The coach’s son told Hinton that everything appeared OK and Bryant planned to go ahead with the hunt. Hinton went down to Sedgefield and took a horse to the back part of his property. When he got back to the barn late that morning, someone was waiting to tell him Bryant was dead.
“He had heart trouble I didn’t know about,” Hinton said. “You never heard him complain about anything.”
Hinton had spent many memorable afternoons with Bryant on horseback following bird dogs at Sedgefield. In 1973, Curt Gowdy went there to film Bryant for an episode of “The American Sportsman.”
Back then, the show was shot on film, not videotape. The cameras could only roll on bright, sunny days and those weren’t always the best for finding birds. So the episode had to be shot over several days.
Hinton remembers at one point, Bryant, who was a competent but not a great shot, managed a double, dropping two quail on a covey rise. He looked exuberantly at the camera man and asked, “Did you get that?”
“Boy, he was proud of that double,” Hinton said, chuckling. “The cameraman looked at him and said, ‘Coach, I’m out of film.’”

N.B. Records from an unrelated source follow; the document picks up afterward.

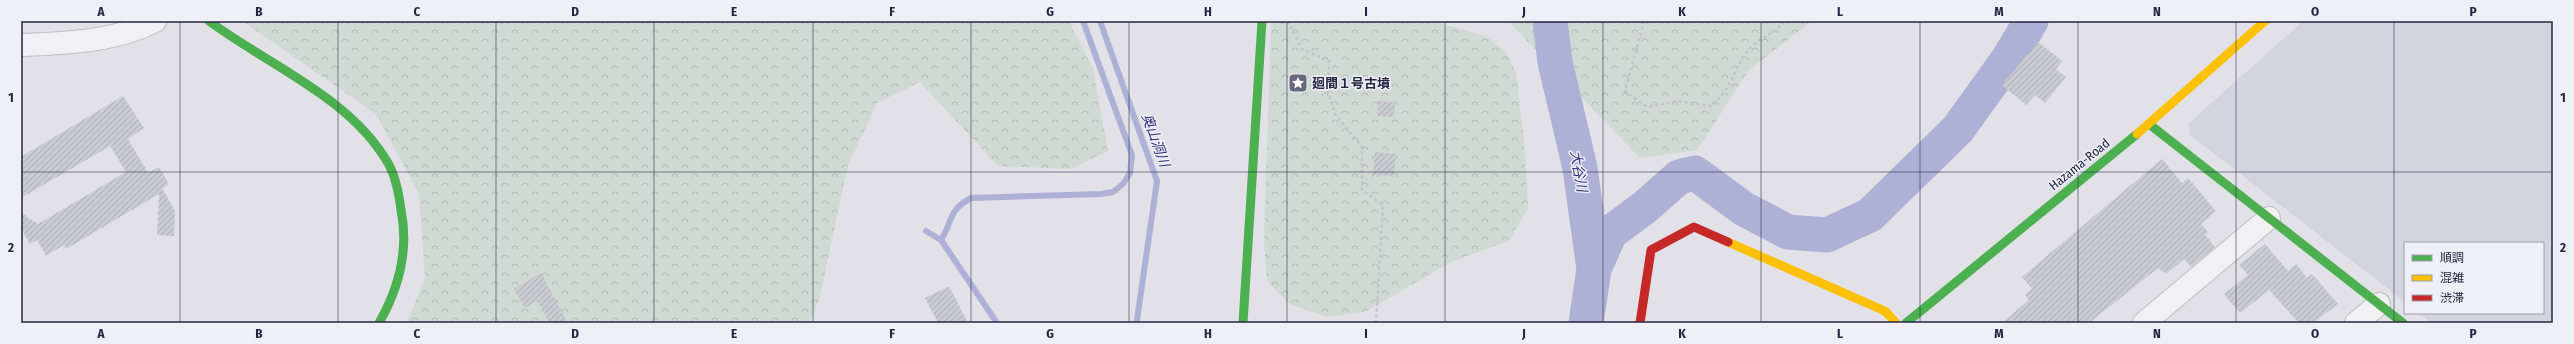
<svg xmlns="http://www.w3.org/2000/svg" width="2574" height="344" viewBox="0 0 2574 344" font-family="'Fira Sans Condensed','Noto Sans JP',sans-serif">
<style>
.built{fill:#d4d4e0}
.forest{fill:url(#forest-crowns)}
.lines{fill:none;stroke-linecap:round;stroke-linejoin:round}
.stream{stroke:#adb1d5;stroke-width:6}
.river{stroke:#adb1d5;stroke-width:35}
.building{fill:url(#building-hatch)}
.street-casing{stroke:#bebec5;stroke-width:24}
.path{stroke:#c3c2ca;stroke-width:2.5;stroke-dasharray:3 3;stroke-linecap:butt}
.street{stroke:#f1f1f3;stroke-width:22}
.fast{stroke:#4caf50;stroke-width:9}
.slow{stroke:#ffc107;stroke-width:9}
.jam{stroke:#c62828;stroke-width:9}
.grid{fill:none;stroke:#272642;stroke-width:1;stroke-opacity:0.55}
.labels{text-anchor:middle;stroke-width:3;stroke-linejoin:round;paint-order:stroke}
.poi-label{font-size:13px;font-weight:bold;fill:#272642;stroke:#eeeff7;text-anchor:start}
.street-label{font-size:13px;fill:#272642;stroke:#eeeff7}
.water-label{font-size:14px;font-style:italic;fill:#2d3179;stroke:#eeeff7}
.neatline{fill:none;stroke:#272642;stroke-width:1.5}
.grid-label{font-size:13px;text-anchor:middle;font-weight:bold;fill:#272642}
</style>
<defs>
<pattern id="forest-crowns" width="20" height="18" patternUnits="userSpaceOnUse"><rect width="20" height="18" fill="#cedad3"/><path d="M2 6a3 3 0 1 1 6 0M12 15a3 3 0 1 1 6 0" fill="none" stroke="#b1bbb6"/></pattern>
<pattern id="building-hatch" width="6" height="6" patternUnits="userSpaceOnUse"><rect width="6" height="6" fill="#cacad1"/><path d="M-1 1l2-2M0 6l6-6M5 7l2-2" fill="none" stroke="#aeadb5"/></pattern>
</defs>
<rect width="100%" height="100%" fill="#e1e1e7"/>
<!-- built -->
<path class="built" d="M2303,21H2553V323H2432L2419,313H2543V243H2405V302L2190,135L2189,123Z"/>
<!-- forest -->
<path class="forest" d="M242,21H1069L1093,69L1108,151L1071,169L998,166L920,82L877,103L848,165L820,296L810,323H407L425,278L419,194L376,114Z
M1271,21H1433L1487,37L1506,52L1516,73L1524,140L1528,208L1509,241L1453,261L1365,312L1326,317L1288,303L1267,281L1264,241Z
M1508,21H1812L1749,70L1697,150L1640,158Z"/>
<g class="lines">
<!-- stream -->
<path class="stream" d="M1100,21L1157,181L1137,320
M926,231L941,240L997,323
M941,240C953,221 948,210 971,198L1101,194L1113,192L1123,184L1130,173L1132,155L1083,21"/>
<!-- river -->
<path class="river" d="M1550,21L1555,62L1580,168L1594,269L1586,323
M1594,269L1610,233L1645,207L1679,177L1695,173L1744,209L1788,232L1827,235L1870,215L1958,129L2009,58L2031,21"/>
</g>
<!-- building -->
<path class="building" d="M2038,42L2062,61L2056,69L2066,77L2045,103L2035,95L2026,105L2002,85Z
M123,96L144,128L128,139L148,173L159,167L169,184L162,188L175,211L174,236L157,235L159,194L66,249L64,245L46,256L37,240L30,244L21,228V213L38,224L126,172L110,146L21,198V157Z
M1378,101L1395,102L1394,117L1377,116Z
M1375,152L1396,154L1394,176L1373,175Z
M2162,159L2182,183L2188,178L2216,211L2201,224L2208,232L2205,235L2215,247L2191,267L2184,259L2166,274L2158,268L2089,323H2002L2029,300L2025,295L2032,289L2022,277Z
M2265,244L2288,271L2296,264L2307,278L2312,274L2338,304L2313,323H2299L2269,290L2240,313L2224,294L2248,275L2239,265Z
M541,273L568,323H549L538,301L525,308L514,289Z
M949,286L968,323H938L925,298Z"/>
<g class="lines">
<defs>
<path id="street" d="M21,45C65,43 115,42 155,21
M2144,323L2269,218
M2356,323L2379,304"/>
</defs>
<!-- street casing -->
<use href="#street" class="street-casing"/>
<!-- path -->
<path class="path" d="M1288,21L1302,49L1329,61L1328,91L1335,114L1362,147V190L1383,205L1376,323
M1644,21L1625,91L1647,107L1678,101L1711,106C1732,90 1735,64 1750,48C1761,36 1775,35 1784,21"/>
<!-- street -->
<use href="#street" class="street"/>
<!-- fast -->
<path class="fast" d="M209,21C268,65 350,97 388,163C396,177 399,194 401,210C409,250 399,288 379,323
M2149,124L2403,323
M1243,323L1262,21
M1906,323L2137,134"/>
<!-- slow -->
<path class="slow" d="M2137,134L2265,21
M1728,242L1878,308L1886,312L1896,323"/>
<!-- jam -->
<path class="jam" d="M1640,323L1651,250L1694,227L1728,242"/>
</g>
<!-- grid -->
<path class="grid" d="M180,21V323M338,21V323M496,21V323M654,21V323M813,21V323M971,21V323M1129,21V323M1287,21V323M1445,21V323M1603,21V323M1761,21V323M1920,21V323M2078,21V323M2236,21V323M2394,21V323M21,172H2553"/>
<!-- icons -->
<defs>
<symbol id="sight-square" viewBox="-11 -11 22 22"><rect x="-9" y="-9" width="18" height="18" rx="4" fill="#68677c" stroke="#eeeff7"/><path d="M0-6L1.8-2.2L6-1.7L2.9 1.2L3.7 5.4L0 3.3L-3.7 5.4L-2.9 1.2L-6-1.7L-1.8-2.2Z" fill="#fff"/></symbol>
</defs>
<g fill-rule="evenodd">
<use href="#sight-square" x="1287" y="72" width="22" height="22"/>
</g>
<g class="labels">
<!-- poi labels -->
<g class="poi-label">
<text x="1312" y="88">廻間１号古墳</text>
</g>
<!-- street labels -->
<g class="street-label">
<text transform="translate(2079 164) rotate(-39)" y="5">Hazama-Road</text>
</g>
<!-- water labels -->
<g class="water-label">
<text transform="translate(1156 140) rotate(70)" y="5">奥山洞川</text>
<text transform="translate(1579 171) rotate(80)" y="5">大谷川</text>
</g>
</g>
<!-- border -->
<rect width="2574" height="344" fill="none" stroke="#eeeff7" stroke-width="44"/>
<!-- legend -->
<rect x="2404" y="242" width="140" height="72" fill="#eeeff7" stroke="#9e9faf"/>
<rect x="2412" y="255" width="20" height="6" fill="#4caf50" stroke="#9e9faf"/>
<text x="2440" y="262" font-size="12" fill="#272642">順調</text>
<rect x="2412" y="275" width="20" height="6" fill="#ffc107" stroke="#9e9faf"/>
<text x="2440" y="282" font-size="12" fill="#272642">混雑</text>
<rect x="2412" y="295" width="20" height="6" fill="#c62828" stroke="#9e9faf"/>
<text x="2440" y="302" font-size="12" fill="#272642">渋滞</text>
<rect x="22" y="22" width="2530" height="300" class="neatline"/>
<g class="grid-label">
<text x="101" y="16">A</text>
<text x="259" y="16">B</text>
<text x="417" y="16">C</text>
<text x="575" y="16">D</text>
<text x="734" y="16">E</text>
<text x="892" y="16">F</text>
<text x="1050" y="16">G</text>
<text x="1208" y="16">H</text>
<text x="1366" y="16">I</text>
<text x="1524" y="16">J</text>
<text x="1682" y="16">K</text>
<text x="1840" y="16">L</text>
<text x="1999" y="16">M</text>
<text x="2157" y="16">N</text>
<text x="2315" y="16">O</text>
<text x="2473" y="16">P</text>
<text x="11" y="102">1</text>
<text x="2563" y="102">1</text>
<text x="11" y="252">2</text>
<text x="2563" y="252">2</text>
<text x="101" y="338">A</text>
<text x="259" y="338">B</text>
<text x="417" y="338">C</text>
<text x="575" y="338">D</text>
<text x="734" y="338">E</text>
<text x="892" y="338">F</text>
<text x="1050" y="338">G</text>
<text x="1208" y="338">H</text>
<text x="1366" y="338">I</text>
<text x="1524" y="338">J</text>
<text x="1682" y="338">K</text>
<text x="1840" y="338">L</text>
<text x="1999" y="338">M</text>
<text x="2157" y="338">N</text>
<text x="2315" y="338">O</text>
<text x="2473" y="338">P</text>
</g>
</svg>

That double was a good moment for Bryant. But Hinton believes Bryant enjoyed another hunt even more:The time Bryant took his grandson, Mark Tyson, hunting.
“It was Mark’s first bird hunt,” Hinton said. “I think Mark killed eight birds. I could see how much Coach enjoyed the success the boy was having.”
Hinton also shared happy times with Bryant after football games. After Alabama secured the national championship in 1978, defeating Penn State, 14-7, in the famous “goal-line stand,” the Hintons and Bryants planned to go to dinner. Bryant had someone ask to keep a nearby oyster bar open.
He could have gone into the restaurant directly through a side door in the hotel where they were staying. Instead, Bryant chose to walk a circuitous route through the hotel lobby where a mob of adoring fans could see him.
“It was like a parade,” Hinton said, chuckling.
The Bryant the public saw was serious, often scowling, sometimes humble, poor-mouthing his own coaching ability. They might get to see a gracious smile after a game.
But Hinton got to see the coach after the crowds went home, when the glow of victory was still on him.
“He was really happy,” Hinton remembered. “He was talkative and the life of the party.”